# TASK DIRECTIONS:
Quote every line of the material beneath this one.

# DATA TO PROCESS:

+++

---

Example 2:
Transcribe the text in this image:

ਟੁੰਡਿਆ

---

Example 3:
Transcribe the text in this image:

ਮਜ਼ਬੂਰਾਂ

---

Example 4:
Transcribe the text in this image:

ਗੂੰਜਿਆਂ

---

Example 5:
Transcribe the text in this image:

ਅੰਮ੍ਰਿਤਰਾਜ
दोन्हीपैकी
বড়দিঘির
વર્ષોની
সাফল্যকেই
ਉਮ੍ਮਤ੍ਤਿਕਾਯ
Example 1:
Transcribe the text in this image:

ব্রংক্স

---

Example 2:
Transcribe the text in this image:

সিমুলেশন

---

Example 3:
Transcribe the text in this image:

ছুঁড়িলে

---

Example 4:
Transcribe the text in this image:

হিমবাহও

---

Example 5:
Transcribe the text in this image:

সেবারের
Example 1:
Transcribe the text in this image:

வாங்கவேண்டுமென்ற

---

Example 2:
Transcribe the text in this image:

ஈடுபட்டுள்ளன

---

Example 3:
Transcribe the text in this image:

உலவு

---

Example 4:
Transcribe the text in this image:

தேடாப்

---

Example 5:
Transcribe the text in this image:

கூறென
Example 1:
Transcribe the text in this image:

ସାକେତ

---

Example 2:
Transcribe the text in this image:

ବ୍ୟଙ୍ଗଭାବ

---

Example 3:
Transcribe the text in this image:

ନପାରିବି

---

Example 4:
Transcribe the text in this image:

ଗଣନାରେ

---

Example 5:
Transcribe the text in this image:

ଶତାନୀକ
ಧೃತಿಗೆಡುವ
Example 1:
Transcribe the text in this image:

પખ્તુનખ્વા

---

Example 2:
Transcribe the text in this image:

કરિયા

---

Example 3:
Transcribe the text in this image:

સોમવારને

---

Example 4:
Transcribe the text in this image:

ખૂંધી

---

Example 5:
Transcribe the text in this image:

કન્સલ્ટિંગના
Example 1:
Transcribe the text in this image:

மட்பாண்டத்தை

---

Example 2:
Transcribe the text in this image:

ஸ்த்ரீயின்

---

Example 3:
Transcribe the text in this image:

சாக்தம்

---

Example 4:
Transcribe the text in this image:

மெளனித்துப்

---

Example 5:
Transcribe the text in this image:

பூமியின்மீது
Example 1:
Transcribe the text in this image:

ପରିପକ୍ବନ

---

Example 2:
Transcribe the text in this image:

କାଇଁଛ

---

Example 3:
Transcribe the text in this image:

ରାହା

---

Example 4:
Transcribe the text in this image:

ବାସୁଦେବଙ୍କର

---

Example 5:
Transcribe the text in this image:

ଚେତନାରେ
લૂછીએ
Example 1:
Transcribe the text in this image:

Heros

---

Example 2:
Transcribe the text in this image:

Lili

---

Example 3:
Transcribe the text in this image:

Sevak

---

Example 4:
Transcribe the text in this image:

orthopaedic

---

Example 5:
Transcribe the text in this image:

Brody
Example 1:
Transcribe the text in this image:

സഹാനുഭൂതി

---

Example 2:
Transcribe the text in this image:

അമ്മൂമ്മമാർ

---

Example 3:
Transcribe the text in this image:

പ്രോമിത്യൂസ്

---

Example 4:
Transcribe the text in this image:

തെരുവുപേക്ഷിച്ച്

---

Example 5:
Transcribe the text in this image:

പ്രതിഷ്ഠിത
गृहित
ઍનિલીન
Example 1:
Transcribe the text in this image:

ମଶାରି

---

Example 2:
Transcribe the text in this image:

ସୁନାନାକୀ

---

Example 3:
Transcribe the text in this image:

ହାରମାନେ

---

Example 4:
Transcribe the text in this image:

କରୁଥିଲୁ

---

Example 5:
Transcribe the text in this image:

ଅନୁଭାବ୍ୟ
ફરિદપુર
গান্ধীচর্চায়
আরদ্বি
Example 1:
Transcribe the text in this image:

+++

# SOLVED PROBLEM:
---

Example 2:
Transcribe the text in this image:

ਟੁੰਡਿਆ

---

Example 3:
Transcribe the text in this image:

ਮਜ਼ਬੂਰਾਂ

---

Example 4:
Transcribe the text in this image:

ਗੂੰਜਿਆਂ

---

Example 5:
Transcribe the text in this image:

ਅੰਮ੍ਰਿਤਰਾਜ
दोन्हीपैकी
বড়দিঘির
વર્ષોની
সাফল্যকেই
ਉਮ੍ਮਤ੍ਤਿਕਾਯ
Example 1:
Transcribe the text in this image:

ব্রংক্স

---

Example 2:
Transcribe the text in this image:

সিমুলেশন

---

Example 3:
Transcribe the text in this image:

ছুঁড়িলে

---

Example 4:
Transcribe the text in this image:

হিমবাহও

---

Example 5:
Transcribe the text in this image:

সেবারের
Example 1:
Transcribe the text in this image:

வாங்கவேண்டுமென்ற

---

Example 2:
Transcribe the text in this image:

ஈடுபட்டுள்ளன

---

Example 3:
Transcribe the text in this image:

உலவு

---

Example 4:
Transcribe the text in this image:

தேடாப்

---

Example 5:
Transcribe the text in this image:

கூறென
Example 1:
Transcribe the text in this image:

ସାକେତ

---

Example 2:
Transcribe the text in this image:

ବ୍ୟଙ୍ଗଭାବ

---

Example 3:
Transcribe the text in this image:

ନପାରିବି

---

Example 4:
Transcribe the text in this image:

ଗଣନାରେ

---

Example 5:
Transcribe the text in this image:

ଶତାନୀକ
ಧೃತಿಗೆಡುವ
Example 1:
Transcribe the text in this image:

પખ્તુનખ્વા

---

Example 2:
Transcribe the text in this image:

કરિયા

---

Example 3:
Transcribe the text in this image:

સોમવારને

---

Example 4:
Transcribe the text in this image:

ખૂંધી

---

Example 5:
Transcribe the text in this image:

કન્સલ્ટિંગના
Example 1:
Transcribe the text in this image:

மட்பாண்டத்தை

---

Example 2:
Transcribe the text in this image:

ஸ்த்ரீயின்

---

Example 3:
Transcribe the text in this image:

சாக்தம்

---

Example 4:
Transcribe the text in this image:

மெளனித்துப்

---

Example 5:
Transcribe the text in this image:

பூமியின்மீது
Example 1:
Transcribe the text in this image:

ପରିପକ୍ବନ

---

Example 2:
Transcribe the text in this image:

କାଇଁଛ

---

Example 3:
Transcribe the text in this image:

ରାହା

---

Example 4:
Transcribe the text in this image:

ବାସୁଦେବଙ୍କର

---

Example 5:
Transcribe the text in this image:

ଚେତନାରେ
લૂછીએ
Example 1:
Transcribe the text in this image:

Heros

---

Example 2:
Transcribe the text in this image:

Lili

---

Example 3:
Transcribe the text in this image:

Sevak

---

Example 4:
Transcribe the text in this image:

orthopaedic

---

Example 5:
Transcribe the text in this image:

Brody
Example 1:
Transcribe the text in this image:

സഹാനുഭൂതി

---

Example 2:
Transcribe the text in this image:

അമ്മൂമ്മമാർ

---

Example 3:
Transcribe the text in this image:

പ്രോമിത്യൂസ്

---

Example 4:
Transcribe the text in this image:

തെരുവുപേക്ഷിച്ച്

---

Example 5:
Transcribe the text in this image:

പ്രതിഷ്ഠിത
गृहित
ઍનિલીન
Example 1:
Transcribe the text in this image:

ମଶାରି

---

Example 2:
Transcribe the text in this image:

ସୁନାନାକୀ

---

Example 3:
Transcribe the text in this image:

ହାରମାନେ

---

Example 4:
Transcribe the text in this image:

କରୁଥିଲୁ

---

Example 5:
Transcribe the text in this image:

ଅନୁଭାବ୍ୟ
ફરિદપુર
গান্ধীচর্চায়
আরদ্বি
Example 1:
Transcribe the text in this image:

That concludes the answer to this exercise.